I'm studying Model Theory with the book of Chang-Keisler, and I'm trying to solve the following problem stated in Chapter 5:
The union of an elementary chain $(M_i)_{i < \alpha}$ of $\alpha$-saturated models is also $\alpha$-saturated, if $\alpha$ is regular.

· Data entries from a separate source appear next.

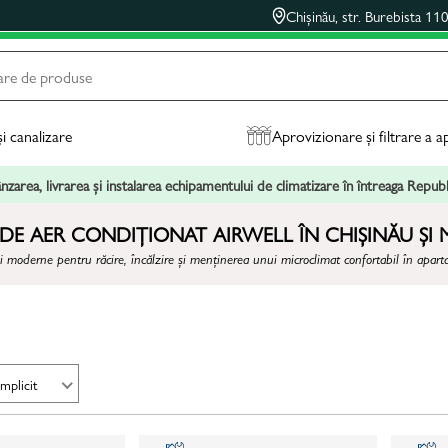
Chișinău, str. Burebista 11
și canalizare
Aprovizionare și filtrare a a
zarea, livrarea și instalarea echipamentului de climatizare în întreaga Repu
 DE AER CONDIȚIONAT AIRWELL ÎN CHIȘINĂU ȘI
i moderne pentru răcire, încălzire și menținerea unui microclimat confortabil în apartam
Implicit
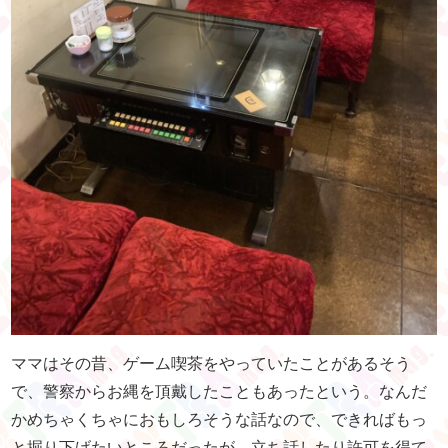
ママはその昔、ゲーム喫茶をやっていたことがあるそう
で、警察からお縄を頂戴したこともあったという。なんだ
かめちゃくちゃにおもしろそうな話なので、できればもっ
と掘り下げたいところだったが、立ち話したり許可を得て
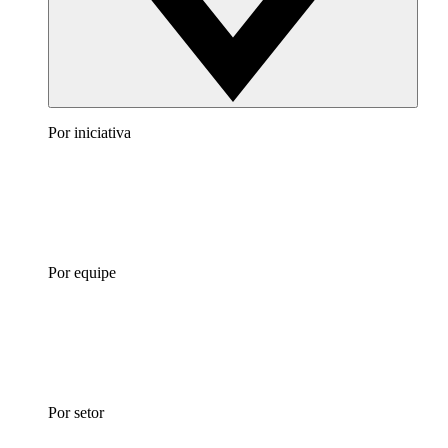
Por iniciativa
Por equipe
Por setor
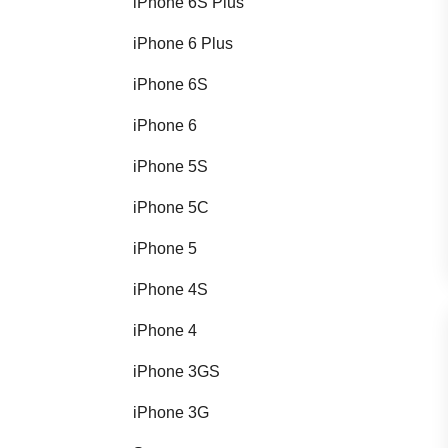
iPhone 6S Plus
iPhone 6 Plus
iPhone 6S
iPhone 6
iPhone 5S
iPhone 5C
iPhone 5
iPhone 4S
iPhone 4
iPhone 3GS
iPhone 3G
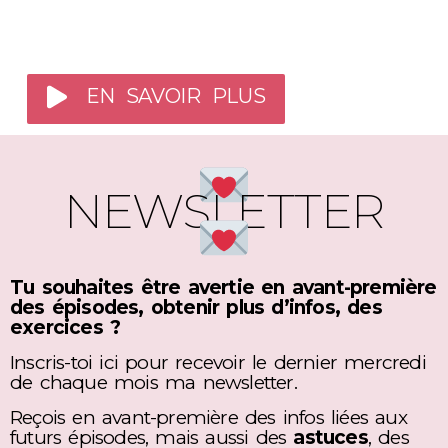
EN SAVOIR PLUS
NEWSLETTER
Tu souhaites être avertie en avant-première
des épisodes, obtenir plus d’infos, des
exercices ?
Inscris-toi ici pour recevoir le dernier mercredi
de chaque mois ma newsletter.
Reçois en avant-première des infos liées aux
futurs épisodes, mais aussi des
astuces
, des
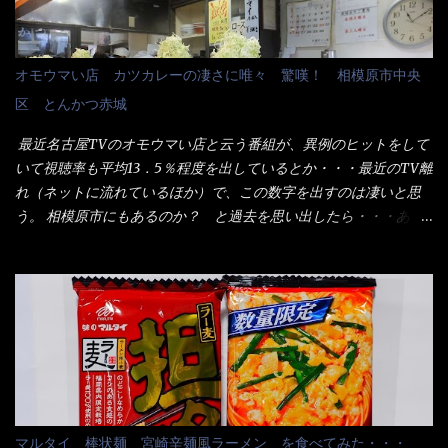
う。 これなら茹で上がった直後のままで、食べ進められるじゃな
士（昇進目的）などの世界でしょう。 要は、ゴマスリ・・・てな
いか！ 別皿で、葱と天かすを満タンに用意して、山葵も2つ。 そ
感じかな。 丸亀製麺と云えば、大阪誕生→全国区（北海道と沖縄
れに湯が無い利点として、汁が薄まらない！ これだよ、こ
は？）へ広がった、讃岐饂飩チェーン店大手といっても過言では
オモウマい店 カツカレーの凄さに唯々 驚嘆！ 相模原市中央
れ！！ 湯があると、うどんと共に汁の方へ湯までも入ってしま
無いでしょう。 各店舗で、毎日饂飩を打っているので饂飩好きの
区 とんかつ赤城
う。つまりラーメンの麺にスープが絡む現象ですな。 結局、伸び
方には店舗に寄って違う！と云う人も居るらしい・・ そんな大手
ずに汁も薄らむこともなく・・最後の方で＜だし汁＞を少し追加
讃岐饂飩チェーン店と関係があるのか？ 箱詰め乾麺！ このパッ
最近名古屋TVのオモウマい店と云う番組が、異例のヒットをして
しました。 腹イッパイだけど、得サイズは全てお腹の中へ収まっ
ケージからすれば、間違いなく贈答用目的でしょう。 そんな贈答
いて視聴率も平均13．5％程度を出しているとか・・・最近のTV離
たし満足達成度100％ 苦しいと云う事も無いな！ まだ鶏天1個位
用箱詰め饂飩・・・またもやメガドンキで発見し購入！ 中身は、
れ（ネットに流れているほか）で、この数字を出すのは凄いと思
は入りそうだね。 と云う事で、今回＜釜揚げうどんの湯無し＞を
この様な状態です。 乾麺の束が6束／一パックになっており、それ
う。 相模原市にもあるのか？ と過去を思い出したら・・・あっ
試したら、確...
が3袋入りです。 18束入りというわけですね！900ｇの容量とな
た！ とんかつ赤城！ 老齢の女性がメインで調理場を仕切、老齢
り、1束／50ｇです。 実売は、楽天で1980円・・・Amazonで
の男性が脇をサポートし最近は若い女性がオーダーや片付けを担
1280円と云った感じです。 で私は幾らで、メガドンキでゲットし
当している。 まずはこれを見て欲しい！ カウンターに置かれた＜
たかって？ それは非常に言いづらい・・・色々と各方面へ忖度し
お皿＞である。 直ぐに気づいたでしょう！ 何かキャベツが山じ
て、激安だったとだけ申し上げましょう。 早速1袋を大釜で茹で～
ゃないか！？ ハイ、山です。 これが標準なのです。 普通のとん
ハイ、約15分ほど茹で上げた状態です。 当家には、高齢者がいる
かつ屋のキャベツと比べたら、10人前ほどあるか？ 値段的には、
ので少し柔らかく・・・ 茹で上がった饂飩は、お店の饂飩に比べ
メイン（主流は1,000超）＋定食セット350円程と値段的には、そ
＜細い＞です。 どちらかと云えば、稲庭饂飩的な太さですね。 さ
れ程では安い訳でも無いが、客足が絶えない人気店である。 そん
てこれを、どの様に食べるか？ 長葱無かったので、玉葱を刻んで
なメニューのなかで、リーズナブルで頂ける＜映え＞るメニュー
マルタイ 棒状麺 宮崎辛麺風ラーメン を食べてみた・・・
八王子ラーメン風月見つけうどん！ 冷やし釜あげうどん～です。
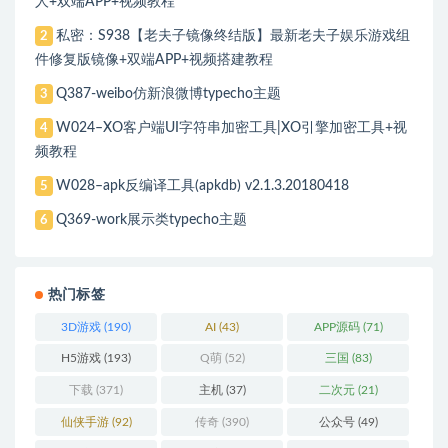
人+双端APP+视频教程
私密：S938【老夫子镜像终结版】最新老夫子娱乐游戏组
2
件修复版镜像+双端APP+视频搭建教程
Q387-weibo仿新浪微博typecho主题
3
W024–XO客户端UI字符串加密工具|XO引擎加密工具+视
4
频教程
W028–apk反编译工具(apkdb) v2.1.3.20180418
5
Q369-work展示类typecho主题
6
热门标签
3D游戏
(190)
AI
(43)
APP源码
(71)
H5游戏
(193)
Q萌
(52)
三国
(83)
下载
(371)
主机
(37)
二次元
(21)
仙侠手游
(92)
传奇
(390)
公众号
(49)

I'm considering the following definition:
$M$ is a $\alpha$-saturated model if for all $A \subset M$, $|A| < \alpha$, every $1$-type $p$ in $A$ over $T(M) = \left \{ \varphi: M \models \varphi \right \}$ is realized in $M$, i.e. there exists $a \in M$ such that $M \models \varphi(a), \, \forall \varphi \in p.$
My attempt:
Let $(M_i)_{i < \alpha}$ be an elementary chain of $\alpha$-saturated models and let $M = \bigcup_{i < \alpha} M_i$. Given $A \subset M$ with $|A| < \alpha$ and $p$ a $1$-type in $A$ over $T(M)$, if I prove that there exists $i < \alpha$ such that $p$ is a type over $T(M_i)$, we could conclude that there exists $a$ in $M_i$, with $M_i \models \varphi(a)$ for all $\varphi \in p$. Hence $a \in M$ and $M \models \varphi(a)$, since $M_i$ is an elementary substructure of $M$.
So, how can I proof the existence of such $i < \alpha$?
Best Answer
This follows directly from the definition of regular cardinal.

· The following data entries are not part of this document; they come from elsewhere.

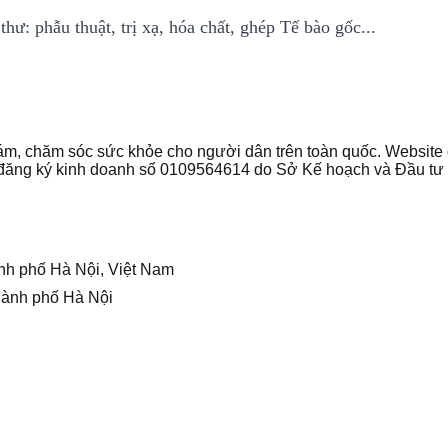
ư: phẫu thuật, trị xạ, hóa chất, ghép Tế bào gốc...
 khám, chăm sóc sức khỏe cho người dân trên toàn quốc. Websi
ận đăng ký kinh doanh số 0109564614 do Sở Kế hoạch và Đầu t
nh phố Hà Nội, Việt Nam
hành phố Hà Nội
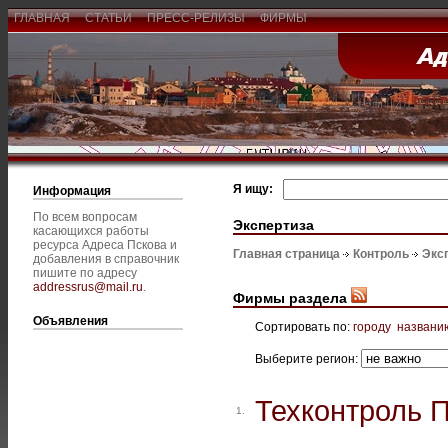
ГЛАВНАЯ
СТАТЬИ
ПРЕСС-РЕЛИЗЫ
ФИРМЫ
Я ищу:
Информация
По всем вопросам
Экспертиза
касающихся работы
ресурса Адреса Пскова и
Главная страница
Контроль
Экс
добавления в справочник
пишите по адресу
addressrus@mail.ru
.
Фирмы раздела
Объявления
Сортировать по:
городу
названи
Выберите регион:
Техконтроль 
1.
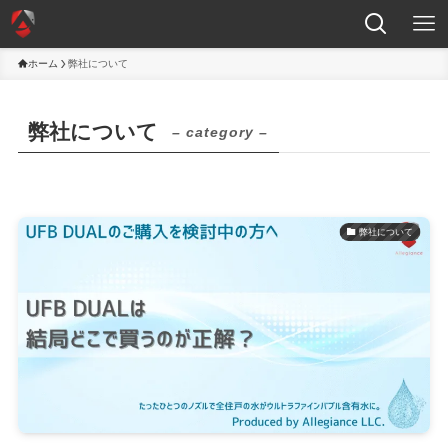
ホーム
弊社について
弊社について
– category –
弊社について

For each $a\in A$, let $i_a$ be the least ordinal such that $a\in M_{i_a}$. Then $I = \{i_a\mid a\in A\}$ is a subset of $\alpha$ of cardinality at most $|A|<\alpha$. By regularity, $I$ is not cofinal in $\alpha$, so $j = \sup I < \alpha$. Thus $A\subseteq M_j$, and $p$ is a type over $M_j$, as desired.